■ **EXCERPT TO READ**:
#### Question

The depressed cubic equation x^3 +px + 28=0 has three distinct roots. Two of these roots sum to 2. Find the the value of p.

Question

The depressed cubic equation x^3 +px + 28=0 has three distinct roots. Two of these roots sum to 2. Find the the value of p.

Let r_1,r_2 and r_3 be the three roots of the equation. of which r_1+r_2=2

Then we have the following two equations.

r^3_1 +pr_1 + 28=0

and

r^3_2 +pr_2 + 28=0

Addition of the two equations gives

r^3_1+r^3_2+p(r_1+r_2)+56=0

Apply the sum of cubes identity and collect like terms r_1+r_2

(r_1+r_2)(r^2_1+r^2_2-r_1r_2+p)+56=0

Construct a perfect square (r_1+r_2)^2

(r_1+r_2)[(r_1+r_2)^2-3r_1r_2+p]+56=0

Substitute the value of r_1+r_2

2(4-3r_1r_2+p)+58=0

Symplifying gives

p=3r_1r_2-32

(1)

■ **LISTED RECORDS**:
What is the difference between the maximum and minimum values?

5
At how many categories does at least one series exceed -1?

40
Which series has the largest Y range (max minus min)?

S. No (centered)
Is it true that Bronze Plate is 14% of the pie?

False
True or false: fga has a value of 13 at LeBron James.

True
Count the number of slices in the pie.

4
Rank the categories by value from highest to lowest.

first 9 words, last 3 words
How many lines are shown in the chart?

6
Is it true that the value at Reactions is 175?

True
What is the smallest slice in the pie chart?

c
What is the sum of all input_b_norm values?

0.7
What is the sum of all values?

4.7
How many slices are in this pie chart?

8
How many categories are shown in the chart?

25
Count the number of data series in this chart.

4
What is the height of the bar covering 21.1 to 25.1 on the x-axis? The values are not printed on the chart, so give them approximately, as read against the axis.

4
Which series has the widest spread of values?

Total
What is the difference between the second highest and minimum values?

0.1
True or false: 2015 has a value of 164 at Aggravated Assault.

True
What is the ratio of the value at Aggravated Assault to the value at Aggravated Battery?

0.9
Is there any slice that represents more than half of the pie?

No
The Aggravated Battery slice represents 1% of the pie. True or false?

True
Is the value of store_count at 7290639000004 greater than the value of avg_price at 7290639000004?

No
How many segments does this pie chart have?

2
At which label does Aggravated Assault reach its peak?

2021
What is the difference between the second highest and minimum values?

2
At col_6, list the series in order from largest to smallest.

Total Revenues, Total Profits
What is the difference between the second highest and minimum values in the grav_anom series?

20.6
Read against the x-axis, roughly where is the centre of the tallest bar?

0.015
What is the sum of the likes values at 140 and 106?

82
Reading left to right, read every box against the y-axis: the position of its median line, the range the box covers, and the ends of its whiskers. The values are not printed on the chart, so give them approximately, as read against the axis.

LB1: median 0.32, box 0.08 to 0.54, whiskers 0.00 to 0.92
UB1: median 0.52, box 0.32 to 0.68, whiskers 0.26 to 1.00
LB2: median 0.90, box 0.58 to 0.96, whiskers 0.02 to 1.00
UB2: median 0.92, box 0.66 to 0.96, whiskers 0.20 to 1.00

■ **TASK INSTRUCTIONS**:
**a)** Copy the passage of the depressed cubic solution from "#### Question" to "following two equations." word for word.
**b)** In the depressed cubic solution, which identity is applied after the two root equations are added?
**c)** Write the next part of the worked solution to the depressed cubic equation, starting after its final line.

■ **ANSWERS BY ITEM**:
**a)**
#### Question

The depressed cubic equation x^3 +px + 28=0 has three distinct roots. Two of these roots sum to 2. Find the the value of p.

Question

The depressed cubic equation x^3 +px + 28=0 has three distinct roots. Two of these roots sum to 2. Find the the value of p.

Let r_1,r_2 and r_3 be the three roots of the equation. of which r_1+r_2=2

Then we have the following two equations.

**b)** The sum of cubes identity.

**c)**
On the other hand, the following two equations are established according to Vieta's formula

r_1+r_2+r_3=0

r_1r_2r_3 = -28

Substituting the value of r_1+r_2 results in

r_3 = -2

and

r_1r_2 = 14

Substituting the value of r_1r_2 to (1) yields the final result.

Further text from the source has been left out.